PAGE EXTRACT: Begin

# HW6 Neural Nets

By Maia Rosengarten <br/>
SID: 23572580 <br/>
Login: cs-<br/>
April 14, 2017

In [3]:
import matplotlib
import numpy as np
from numpy import linalg as LA
import matplotlib.cm as cm
import matplotlib.mlab as mlab
import matplotlib.pyplot as plt
import math
import scipy as sp
from scipy import io
from scipy.stats import logistic as sig
import pandas as pd

np.set_printoptions(threshold=np.nan)

import sklearn
from sklearn.preprocessing import normalize
# from sklearn.feature_extraction import DictVectorizer as dv

# from sklearn.preprocessing import Imputer as imp
import csv
from sklearn.model_selection import train_test_split
from sklearn.metrics import accuracy_score
%matplotlib inline

# NP FNS

In [4]:
def vec(arr): # d b 1 --> (d, 1)
    return arr.reshape((arr.shape[0], 1))

In [5]:
def arr(vec): # 1 by d --> (d, )
    return vec.flatten()

# UTIL FNS

In [43]:
def plotAccuracies(accuracies, depths):
    '''
        Plots accuracies as a function od depth
        Args:
            costs (ndarray) - lst of costs per iteration of gradient descent
    '''
   
    plt.plot(depths, accuracies)
    plt.title("Prediction Evaluation Decision Tree On Census Data")
    plt.xlabel('max_depth')
    plt.ylabel('accuracy')
    plt.show()

In [44]:
def generateCsv(aryPredictions, strCsvName):
    '''
    Writes predictions of testSet to csv file
    Args:
        aryPredictions (ndarray) - (nx1)-array of predictions given size n test (or valid) set
        strCsvName (str) - name of csv file to write to
    '''
    with open(strCsvName + '.csv', 'w') as csvfile:
        writer = csv.writer(csvfile)

PAGE EXTRACT: End
DATA BLOCK: Begin

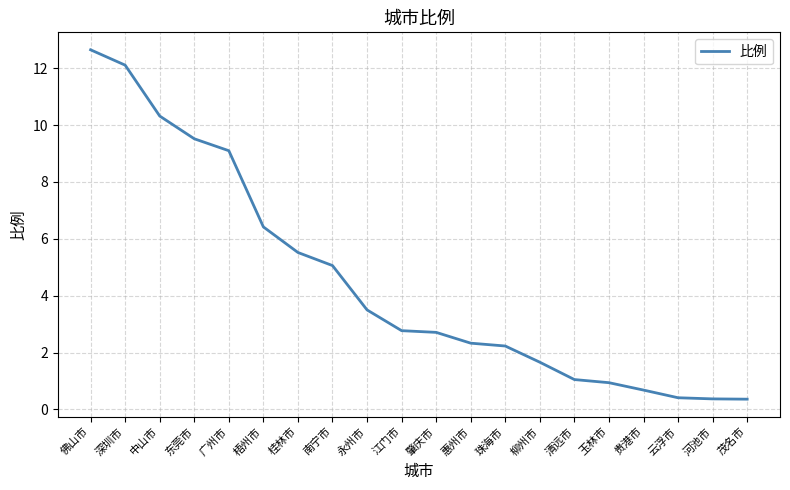

What is the approximate value at 珠海市?

2.2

DATA BLOCK: End

*QUESTIONS TO ANSWER*:
[1] From the homework notebook, quote the part from "# from sklearn.preprocessing" up to and including "1 by d --> (d, )".
[2] Say whether each statement agrees with the homework notebook, answering yes or no and quoting the deciding words exactly: (a) The generateCsv function opens its csv file in write mode. (b) The plotAccuracies function labels its x-axis "accuracy". (c) The notebook imports train_test_split from sklearn.model_selection.

*COMPLETED EXERCISE*:
[1]
# from sklearn.preprocessing import Imputer as imp
import csv
from sklearn.model_selection import train_test_split
from sklearn.metrics import accuracy_score
%matplotlib inline

# NP FNS

In [4]:
def vec(arr): # d b 1 --> (d, 1)
    return arr.reshape((arr.shape[0], 1))

In [5]:
def arr(vec): # 1 by d --> (d, )

[2]
(a) Yes: "with open(strCsvName + '.csv', 'w') as csvfile:"
(b) No: "plt.xlabel('max_depth')"
(c) Yes: "from sklearn.model_selection import train_test_split"